Write a script to find out if the given points make a straight line.
With the usual provisos about floating point errors… this is much
easier in a language in which a pair of numbers can be a hash element.
Crystal:
def straightline(a)
The order doesn't matter, but b
is a list of the unique points.
b = a.to_set.to_a
Two unique points (or fewer, as in example 4) count as being in a
straight line.
if b.size < 3
return true
end
Build line equations: x = p + qn
, y = r + sn
, from the (arbitrary)
first two points.
p = b[0][0]
q = b[1][0] - b[0][0]
r = b[0][1]
s = b[1][1] - b[0][1]
Now check each of the other points:
b[2, b.size].each do |tpair|
If q
is zero, x
must be a constant, so just check that it equals
the base value.
if q == 0.0 && tpair[0] != b[0][0]
return false
end
Similarly with s
and y
.
if s == 0.0 && tpair[1] != b[0][1]
return false
end
Otherwise, use the equations above to solve for n
with the given x
and y
. If the two values are not equal, the point does not lie on
the line.
if q != 0.0 && s != 0.0
n1 = (tpair[0] - p) / q
n2 = (tpair[1] - r) / s
if n1 != n2
return false
end
end
end
true
end
Languages with non-hashable arrays need a bit more fiddle in the
preamble; as in Python, where each point is checked against the
preceding ones. (Yes, I know Python specifically has a way of fiddling
this. I couldn't be bothered to look it up, and I had to write the
algorithm for other languages anyway.) The first line of the above is
replaced by this:
def straightline(a):
Start with an empty list.
b = []
Look at each point. Assume we'll use it.
for xy in a:
u = True
Check each point we already have.
for bxy in b:
If both coordinates match, it's a duplicate, so flag it as not for
use.
if xy[0] == bxy[0] and xy[1] == bxy[1]:
u = False
break
If it's still flagged for use, append it to the list.
if u:
b.append(xy)
Task 2: Duplicate Zeros
You are given an array of integers.
Write a script to duplicate each occurrence of zero, shifting the
remaining elements to the right. The elements beyond the length of
the original array are not written.
Very straightforward: copy the list, append zeroes, stop when you have
enough. Lots of length testing.
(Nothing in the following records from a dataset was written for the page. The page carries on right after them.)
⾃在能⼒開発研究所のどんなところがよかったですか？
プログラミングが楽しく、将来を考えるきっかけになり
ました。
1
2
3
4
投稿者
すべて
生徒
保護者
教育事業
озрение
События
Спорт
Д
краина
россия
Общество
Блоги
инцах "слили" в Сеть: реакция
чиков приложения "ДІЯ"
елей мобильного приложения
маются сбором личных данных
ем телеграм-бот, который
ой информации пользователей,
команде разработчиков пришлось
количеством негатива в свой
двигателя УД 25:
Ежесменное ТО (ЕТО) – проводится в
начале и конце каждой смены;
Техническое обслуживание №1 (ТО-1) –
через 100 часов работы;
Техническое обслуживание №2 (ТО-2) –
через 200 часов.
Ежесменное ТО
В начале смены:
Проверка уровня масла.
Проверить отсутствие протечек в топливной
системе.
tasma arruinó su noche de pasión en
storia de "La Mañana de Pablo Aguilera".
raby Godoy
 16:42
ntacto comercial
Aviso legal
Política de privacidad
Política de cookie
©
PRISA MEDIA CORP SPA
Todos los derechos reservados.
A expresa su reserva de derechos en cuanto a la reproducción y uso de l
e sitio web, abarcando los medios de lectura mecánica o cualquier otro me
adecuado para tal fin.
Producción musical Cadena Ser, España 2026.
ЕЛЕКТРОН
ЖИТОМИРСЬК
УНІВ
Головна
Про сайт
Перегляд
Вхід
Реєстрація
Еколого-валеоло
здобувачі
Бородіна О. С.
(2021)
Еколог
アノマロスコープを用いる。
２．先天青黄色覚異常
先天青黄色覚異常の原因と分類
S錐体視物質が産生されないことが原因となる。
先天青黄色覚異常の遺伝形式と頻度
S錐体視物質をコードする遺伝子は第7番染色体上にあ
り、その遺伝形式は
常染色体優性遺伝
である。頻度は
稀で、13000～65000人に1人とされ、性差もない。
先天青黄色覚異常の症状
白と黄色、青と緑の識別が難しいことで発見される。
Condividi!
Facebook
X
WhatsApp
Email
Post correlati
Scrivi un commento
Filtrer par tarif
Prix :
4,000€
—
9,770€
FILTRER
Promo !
Perl:
sub duplicatezeros($a) {
my @b;
foreach my $n (@{$a}) {
push @b, $n;
if ($#{$a} ==$#b) {
last;
}
if ($n == 0) {
push @b, 0;
if ($#{$a} ==$#b) {
last;
}
}
}
\@b;
}
But I did rather like the PostScript approach.
/duplicatezeros {
Take the input list's length, and leave it at the bottom of the stack.
dup length exch
Start building an array.
[ exch
Iterate over the input values.
{
Drop the value on the stack, then add another zero if it was zero.
dup 0 eq {
0
} if
} forall
]
Now we need to trim this array for output; that's why we kept the
input length. Arrange the parameters into order and fire off the
getinterval
built-in, which is a sub-array copier.
exch 0 exch getinterval
} bind def
Full code on
github.